Peter Rajnoha [Fri, 9 Jan 2015 15:34:16 +0000 (16:34 +0100)]
scripts: clvmd: replace awk functionality with LVM's selection
No need to use awk now to get appropriate VGs/LVs, use LVM's
own --select - it's quicker, it removes a need for external
dependency on awk and it's also more readable.
Peter Rajnoha [Fri, 9 Jan 2015 13:04:44 +0000 (14:04 +0100)]

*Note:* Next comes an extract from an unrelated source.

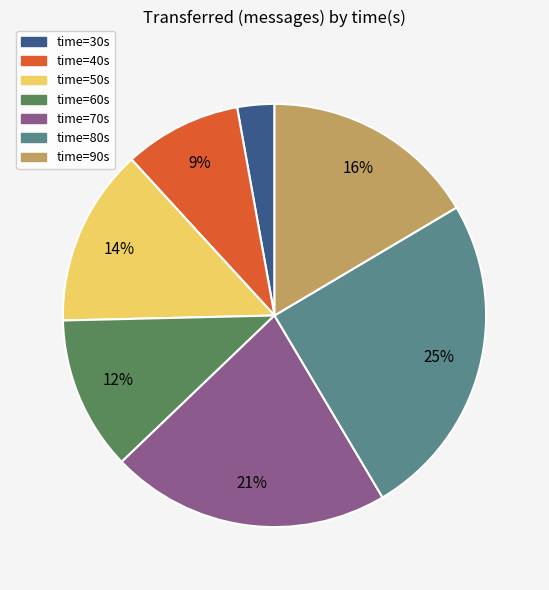

Does any single category account for the majority?

No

metadata: add "Failed to write VG <vg_name>." on failed vg_write and revert previous patch
Better than previous patch which changed log_warn to log_error -
we can have multiple MDAs and if one of them fails to be written,
we can still continue with other MDAs if we're in a mode where
we can handle missing PVs - so keep the log_warn for single
failed MDA write as it was before.
However, add log_error with "Failed to write VG <vg_name>." in
case we're not handling missing PVs or no MDA was written at all
during VG write process. This also prevents an internal error in
which the vg_write fails and we're not issuing any other log_error
in vg_write caller or above, so we end up with:
"Internal error: Failed command did not use log_error".